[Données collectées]
»»
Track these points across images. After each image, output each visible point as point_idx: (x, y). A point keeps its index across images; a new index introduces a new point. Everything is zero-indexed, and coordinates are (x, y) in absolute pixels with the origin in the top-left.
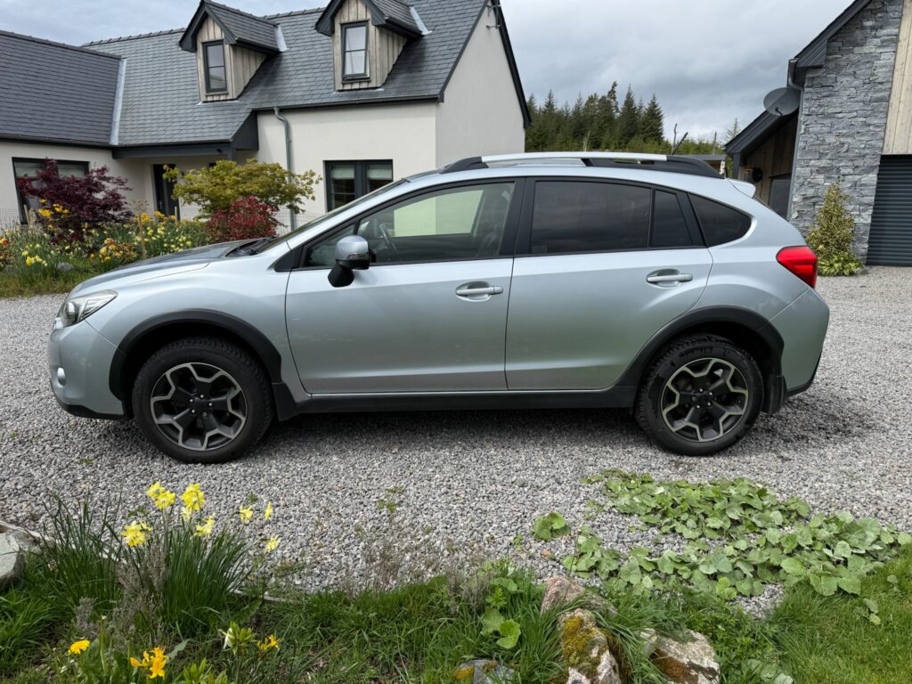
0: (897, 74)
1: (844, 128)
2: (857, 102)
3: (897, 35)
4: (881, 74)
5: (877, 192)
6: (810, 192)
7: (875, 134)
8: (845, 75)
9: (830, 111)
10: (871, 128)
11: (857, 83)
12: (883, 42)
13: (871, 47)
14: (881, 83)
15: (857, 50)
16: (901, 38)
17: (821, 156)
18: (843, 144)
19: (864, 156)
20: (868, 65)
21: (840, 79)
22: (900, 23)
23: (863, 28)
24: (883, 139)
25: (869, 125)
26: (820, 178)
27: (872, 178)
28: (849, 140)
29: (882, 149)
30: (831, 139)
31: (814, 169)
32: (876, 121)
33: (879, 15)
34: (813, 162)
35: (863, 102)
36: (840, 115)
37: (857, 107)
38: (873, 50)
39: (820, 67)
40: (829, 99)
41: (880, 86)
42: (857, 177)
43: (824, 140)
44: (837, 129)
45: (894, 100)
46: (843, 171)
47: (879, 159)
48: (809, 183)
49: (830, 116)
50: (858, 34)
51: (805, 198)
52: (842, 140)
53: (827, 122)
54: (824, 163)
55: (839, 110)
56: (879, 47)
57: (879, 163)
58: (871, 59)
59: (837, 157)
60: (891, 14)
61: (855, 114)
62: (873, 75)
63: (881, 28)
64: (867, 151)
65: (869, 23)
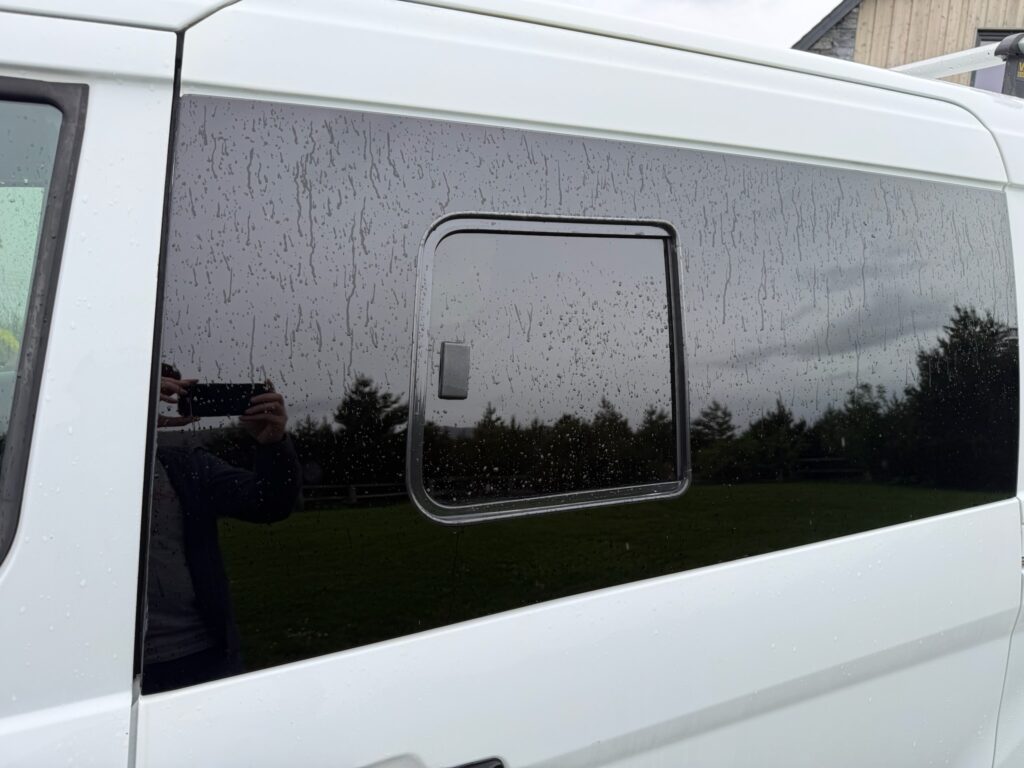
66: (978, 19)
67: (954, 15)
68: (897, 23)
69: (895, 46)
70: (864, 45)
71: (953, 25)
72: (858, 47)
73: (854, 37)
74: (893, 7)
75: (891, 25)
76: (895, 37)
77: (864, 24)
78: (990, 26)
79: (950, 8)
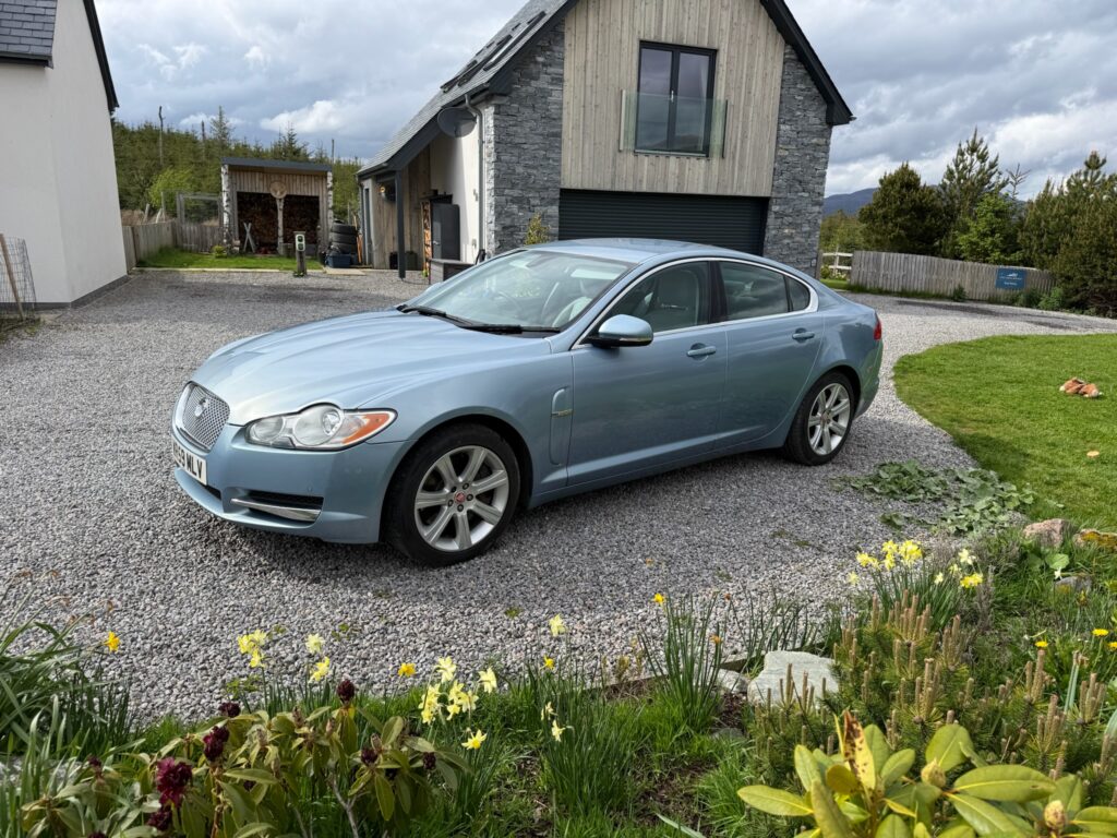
0: (565, 112)
1: (529, 160)
2: (536, 134)
3: (562, 75)
4: (553, 108)
5: (560, 223)
6: (508, 222)
7: (554, 168)
8: (527, 107)
9: (517, 140)
10: (551, 161)
11: (536, 116)
12: (553, 79)
13: (543, 82)
14: (554, 119)
15: (532, 82)
16: (566, 76)
17: (513, 186)
18: (530, 175)
19: (547, 189)
20: (544, 100)
21: (522, 109)
22: (563, 63)
23: (536, 63)
24: (559, 173)
25: (549, 159)
26: (515, 208)
27: (554, 210)
28: (535, 172)
29: (559, 182)
30: (520, 169)
31: (509, 198)
32: (553, 155)
33: (548, 53)
34: (507, 191)
35: (542, 135)
36: (525, 146)
37: (538, 139)
38: (546, 86)
39: (505, 95)
40: (515, 128)
41: (553, 122)
42: (544, 209)
43: (514, 170)
44: (525, 160)
45: (564, 136)
46: (533, 202)
47: (558, 192)
48: (506, 212)
49: (517, 146)
50: (533, 69)
51: (504, 228)
52: (529, 171)
53: (516, 151)
54: (516, 193)
55: (524, 141)
56: (552, 84)
57: (558, 196)
58: (545, 94)
59: (526, 188)
60: (556, 54)
61: (536, 146)
62: (548, 110)
63: (550, 65)
64: (549, 184)
65: (540, 59)
66: (639, 32)
67: (625, 28)
68: (590, 30)
69: (590, 47)
70: (570, 45)
71: (625, 36)
72: (567, 47)
73: (563, 38)
74: (587, 17)
75: (587, 32)
76: (590, 43)
77: (569, 29)
78: (647, 38)
79: (622, 23)
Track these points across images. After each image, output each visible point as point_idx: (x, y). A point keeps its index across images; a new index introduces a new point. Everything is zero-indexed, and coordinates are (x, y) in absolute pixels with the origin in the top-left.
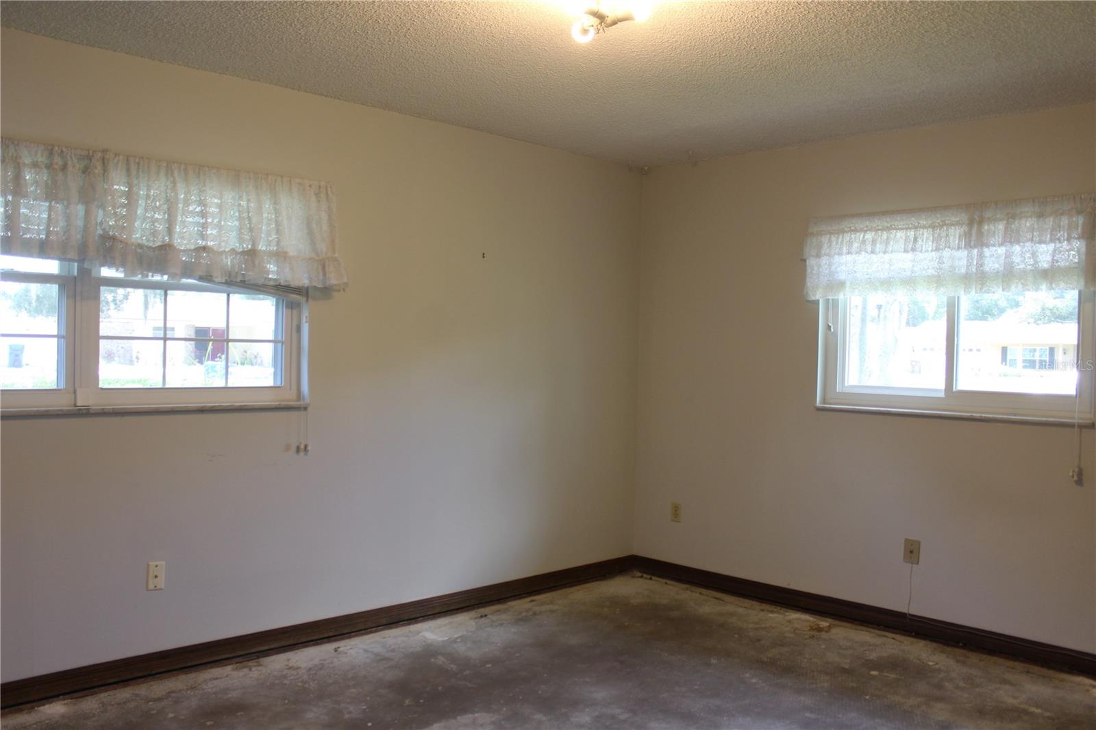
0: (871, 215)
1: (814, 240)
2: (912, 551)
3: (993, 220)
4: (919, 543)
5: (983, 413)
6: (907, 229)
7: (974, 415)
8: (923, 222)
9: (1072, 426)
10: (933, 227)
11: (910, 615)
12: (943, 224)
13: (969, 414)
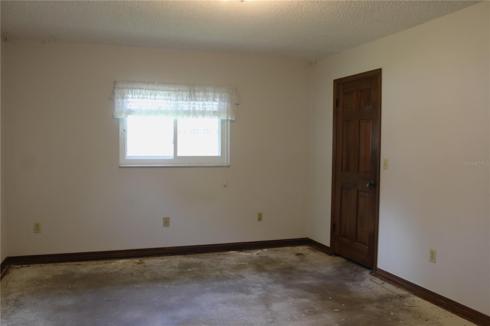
««
* **TÂCHE À RÉALISER**: Mettez sous forme de liste numérotée les lignes des éléments, en commençant à la toute première et en terminant à celle qui contient « 55: (839, 110) », les deux incluses, sans les lignes vides. N'incluez pas les images dans la réponse.

* **RÉSULTAT**:
1. Track these points across images. After each image, output each visible point as point_idx: (x, y). A point keeps its index across images; a new index introduces a new point. Everything is zero-indexed, and coordinates are (x, y) in absolute pixels with the origin in the top-left.
2. 0: (897, 74)
3. 1: (844, 128)
4. 2: (857, 102)
5. 3: (897, 35)
6. 4: (881, 74)
7. 5: (877, 192)
8. 6: (810, 192)
9. 7: (875, 134)
10. 8: (845, 75)
11. 9: (830, 111)
12. 10: (871, 128)
13. 11: (857, 83)
14. 12: (883, 42)
15. 13: (871, 47)
16. 14: (881, 83)
17. 15: (857, 50)
18. 16: (901, 38)
19. 17: (821, 156)
20. 18: (843, 144)
21. 19: (864, 156)
22. 20: (868, 65)
23. 21: (840, 79)
24. 22: (900, 23)
25. 23: (863, 28)
26. 24: (883, 139)
27. 25: (869, 125)
28. 26: (820, 178)
29. 27: (872, 178)
30. 28: (849, 140)
31. 29: (882, 149)
32. 30: (831, 139)
33. 31: (814, 169)
34. 32: (876, 121)
35. 33: (879, 15)
36. 34: (813, 162)
37. 35: (863, 102)
38. 36: (840, 115)
39. 37: (857, 107)
40. 38: (873, 50)
41. 39: (820, 67)
42. 40: (829, 99)
43. 41: (880, 86)
44. 42: (857, 177)
45. 43: (824, 140)
46. 44: (837, 129)
47. 45: (894, 100)
48. 46: (843, 171)
49. 47: (879, 159)
50. 48: (809, 183)
51. 49: (830, 116)
52. 50: (858, 34)
53. 51: (805, 198)
54. 52: (842, 140)
55. 53: (827, 122)
56. 54: (824, 163)
57. 55: (839, 110)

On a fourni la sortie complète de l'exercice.